Download or read book The Bah Faith and African American History written by Loni Bramson and published by Lexington Books. This book was released on 2021-09-09 with total page 297 pages. Available in PDF, EPUB and Kindle. Book excerpt: This book examines the intersection of African American history with that of the Bahá’í Faith in the United States. Since the turn of the twentieth century, Bahá’ís in America have actively worked to establish interracial harmony within its own ranks and to contribute to social justice in the wider community, becoming in the process one of the country’s most diverse religious bodies. Spanning from the start of the twentieth century to the early twenty-first, the essays in this volume examine aspects of the phenomenon of this religion confronting America’s original sin of racism and the significant roles African Americans came to play in the development of the Bahá’í Faith’s culture, identity, administrative structures, and aspirations.

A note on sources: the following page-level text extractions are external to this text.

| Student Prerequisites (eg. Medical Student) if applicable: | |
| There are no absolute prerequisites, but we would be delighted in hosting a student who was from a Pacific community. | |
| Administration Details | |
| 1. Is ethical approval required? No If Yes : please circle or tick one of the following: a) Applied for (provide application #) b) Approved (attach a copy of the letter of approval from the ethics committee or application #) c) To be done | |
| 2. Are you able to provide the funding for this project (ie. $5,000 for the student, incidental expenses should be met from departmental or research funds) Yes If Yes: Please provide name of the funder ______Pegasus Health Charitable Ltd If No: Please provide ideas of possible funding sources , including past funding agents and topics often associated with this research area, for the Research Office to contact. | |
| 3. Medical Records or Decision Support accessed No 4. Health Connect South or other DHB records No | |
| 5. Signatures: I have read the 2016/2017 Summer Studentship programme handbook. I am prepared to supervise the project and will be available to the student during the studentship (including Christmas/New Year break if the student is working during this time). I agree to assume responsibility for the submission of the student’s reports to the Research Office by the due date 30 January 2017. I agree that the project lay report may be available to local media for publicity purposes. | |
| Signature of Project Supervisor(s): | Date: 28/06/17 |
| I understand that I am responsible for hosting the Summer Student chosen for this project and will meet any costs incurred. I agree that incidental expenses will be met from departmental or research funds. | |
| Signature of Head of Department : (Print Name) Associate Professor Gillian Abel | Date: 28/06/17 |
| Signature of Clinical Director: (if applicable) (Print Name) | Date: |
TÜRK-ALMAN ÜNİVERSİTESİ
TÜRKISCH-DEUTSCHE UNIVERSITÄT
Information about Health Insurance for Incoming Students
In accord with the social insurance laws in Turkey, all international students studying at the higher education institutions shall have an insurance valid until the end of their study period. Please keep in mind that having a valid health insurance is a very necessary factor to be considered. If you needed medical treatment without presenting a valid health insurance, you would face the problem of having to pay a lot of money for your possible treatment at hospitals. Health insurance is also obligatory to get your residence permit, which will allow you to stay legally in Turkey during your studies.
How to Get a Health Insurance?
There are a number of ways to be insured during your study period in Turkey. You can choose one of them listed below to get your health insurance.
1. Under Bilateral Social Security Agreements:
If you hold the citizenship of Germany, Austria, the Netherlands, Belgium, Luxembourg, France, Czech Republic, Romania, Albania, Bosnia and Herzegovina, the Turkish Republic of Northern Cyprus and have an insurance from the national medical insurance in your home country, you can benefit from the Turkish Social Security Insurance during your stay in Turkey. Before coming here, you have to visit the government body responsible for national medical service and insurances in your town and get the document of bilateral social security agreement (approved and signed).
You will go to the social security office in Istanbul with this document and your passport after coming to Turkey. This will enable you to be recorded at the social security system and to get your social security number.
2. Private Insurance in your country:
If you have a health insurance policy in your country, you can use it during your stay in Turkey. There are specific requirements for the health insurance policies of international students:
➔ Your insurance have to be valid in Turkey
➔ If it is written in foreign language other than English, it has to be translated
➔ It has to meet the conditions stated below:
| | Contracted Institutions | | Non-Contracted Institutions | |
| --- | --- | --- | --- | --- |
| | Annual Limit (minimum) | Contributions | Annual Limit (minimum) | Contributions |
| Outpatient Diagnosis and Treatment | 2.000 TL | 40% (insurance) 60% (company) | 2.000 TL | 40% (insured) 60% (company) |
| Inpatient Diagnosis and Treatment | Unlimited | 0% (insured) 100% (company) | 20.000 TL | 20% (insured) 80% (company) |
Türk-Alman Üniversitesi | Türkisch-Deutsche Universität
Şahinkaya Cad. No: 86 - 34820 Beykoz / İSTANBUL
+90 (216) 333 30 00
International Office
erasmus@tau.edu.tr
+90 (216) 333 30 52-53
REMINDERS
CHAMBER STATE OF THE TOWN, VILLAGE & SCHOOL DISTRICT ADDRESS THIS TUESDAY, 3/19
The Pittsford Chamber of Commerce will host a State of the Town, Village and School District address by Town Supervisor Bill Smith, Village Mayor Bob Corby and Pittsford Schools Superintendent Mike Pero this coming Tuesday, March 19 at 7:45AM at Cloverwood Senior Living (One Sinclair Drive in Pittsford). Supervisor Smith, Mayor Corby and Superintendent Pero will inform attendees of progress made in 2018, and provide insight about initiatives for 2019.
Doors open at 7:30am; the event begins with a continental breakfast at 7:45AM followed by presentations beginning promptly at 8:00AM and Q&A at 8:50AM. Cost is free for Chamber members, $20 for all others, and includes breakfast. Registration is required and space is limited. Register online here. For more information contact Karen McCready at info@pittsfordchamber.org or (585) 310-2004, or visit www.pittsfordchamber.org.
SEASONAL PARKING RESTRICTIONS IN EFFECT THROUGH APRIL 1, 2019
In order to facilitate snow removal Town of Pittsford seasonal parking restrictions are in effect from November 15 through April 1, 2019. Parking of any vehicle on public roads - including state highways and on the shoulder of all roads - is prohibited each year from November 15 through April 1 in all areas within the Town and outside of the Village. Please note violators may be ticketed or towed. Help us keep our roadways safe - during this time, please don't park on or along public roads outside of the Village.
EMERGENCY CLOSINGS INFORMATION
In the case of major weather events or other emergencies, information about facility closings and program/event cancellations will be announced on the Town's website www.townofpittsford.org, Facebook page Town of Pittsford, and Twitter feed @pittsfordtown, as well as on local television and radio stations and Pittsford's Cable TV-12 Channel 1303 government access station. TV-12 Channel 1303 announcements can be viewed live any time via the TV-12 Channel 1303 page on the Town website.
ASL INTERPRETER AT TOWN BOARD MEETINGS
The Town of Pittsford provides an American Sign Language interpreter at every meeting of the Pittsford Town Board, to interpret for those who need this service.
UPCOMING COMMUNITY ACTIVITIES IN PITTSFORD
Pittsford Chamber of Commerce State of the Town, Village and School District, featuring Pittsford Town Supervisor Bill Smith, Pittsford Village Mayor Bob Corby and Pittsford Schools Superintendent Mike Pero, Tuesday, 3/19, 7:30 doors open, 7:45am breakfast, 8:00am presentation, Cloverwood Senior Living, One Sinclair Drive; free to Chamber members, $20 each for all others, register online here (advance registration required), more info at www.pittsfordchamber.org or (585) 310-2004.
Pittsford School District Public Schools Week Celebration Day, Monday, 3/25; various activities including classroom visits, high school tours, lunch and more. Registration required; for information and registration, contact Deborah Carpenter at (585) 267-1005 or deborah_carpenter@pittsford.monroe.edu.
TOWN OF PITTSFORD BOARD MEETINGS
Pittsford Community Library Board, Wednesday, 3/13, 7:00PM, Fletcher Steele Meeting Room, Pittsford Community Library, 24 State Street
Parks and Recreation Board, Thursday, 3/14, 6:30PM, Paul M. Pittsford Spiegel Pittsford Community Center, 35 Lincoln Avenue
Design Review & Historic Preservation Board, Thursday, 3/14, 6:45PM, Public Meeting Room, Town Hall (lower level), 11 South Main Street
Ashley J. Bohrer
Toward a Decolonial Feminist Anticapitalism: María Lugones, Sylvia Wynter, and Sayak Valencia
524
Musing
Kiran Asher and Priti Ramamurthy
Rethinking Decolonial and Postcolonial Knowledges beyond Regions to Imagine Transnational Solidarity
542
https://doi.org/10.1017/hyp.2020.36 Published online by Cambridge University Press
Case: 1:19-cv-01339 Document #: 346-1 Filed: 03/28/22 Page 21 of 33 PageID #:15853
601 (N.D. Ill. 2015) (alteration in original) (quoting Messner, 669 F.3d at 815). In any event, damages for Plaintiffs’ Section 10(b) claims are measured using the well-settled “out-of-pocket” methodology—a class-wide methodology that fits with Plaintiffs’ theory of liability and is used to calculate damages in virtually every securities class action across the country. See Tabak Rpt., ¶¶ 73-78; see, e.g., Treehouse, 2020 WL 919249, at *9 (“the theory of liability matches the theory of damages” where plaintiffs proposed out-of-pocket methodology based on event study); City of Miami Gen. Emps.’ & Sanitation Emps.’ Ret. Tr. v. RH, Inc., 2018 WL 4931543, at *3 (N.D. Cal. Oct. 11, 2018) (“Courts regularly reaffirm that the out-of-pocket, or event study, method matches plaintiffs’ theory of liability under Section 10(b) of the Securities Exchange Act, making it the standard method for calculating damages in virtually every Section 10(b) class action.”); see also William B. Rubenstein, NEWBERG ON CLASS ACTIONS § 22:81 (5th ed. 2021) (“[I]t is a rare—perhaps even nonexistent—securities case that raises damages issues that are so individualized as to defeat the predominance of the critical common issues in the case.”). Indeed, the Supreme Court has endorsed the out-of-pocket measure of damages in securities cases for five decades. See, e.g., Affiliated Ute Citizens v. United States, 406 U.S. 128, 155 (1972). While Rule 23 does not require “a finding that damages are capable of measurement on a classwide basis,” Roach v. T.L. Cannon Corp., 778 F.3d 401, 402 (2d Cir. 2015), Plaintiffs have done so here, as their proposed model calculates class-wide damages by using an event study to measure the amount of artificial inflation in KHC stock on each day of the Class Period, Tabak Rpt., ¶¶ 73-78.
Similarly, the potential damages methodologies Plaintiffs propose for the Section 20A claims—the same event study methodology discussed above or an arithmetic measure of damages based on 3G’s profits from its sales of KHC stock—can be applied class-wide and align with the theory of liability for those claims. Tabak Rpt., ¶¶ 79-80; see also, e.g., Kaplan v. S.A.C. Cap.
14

Download or read book Black Politics Today written by Theodore J. Davis Jr. and published by Routledge. This book was released on 2013-06-17 with total page 202 pages. Available in PDF, EPUB and Kindle. Book excerpt: Theodore Davis argues that the greatest threat to the social and political cohesiveness of the so-called black community may be the rise of a socially and economically privileged group among the ranks of black America. Davis traces the changes in economic status, public opinion, political power and participation, and leadership over three generations of black politics. The result is an insightful analysis of black politics today.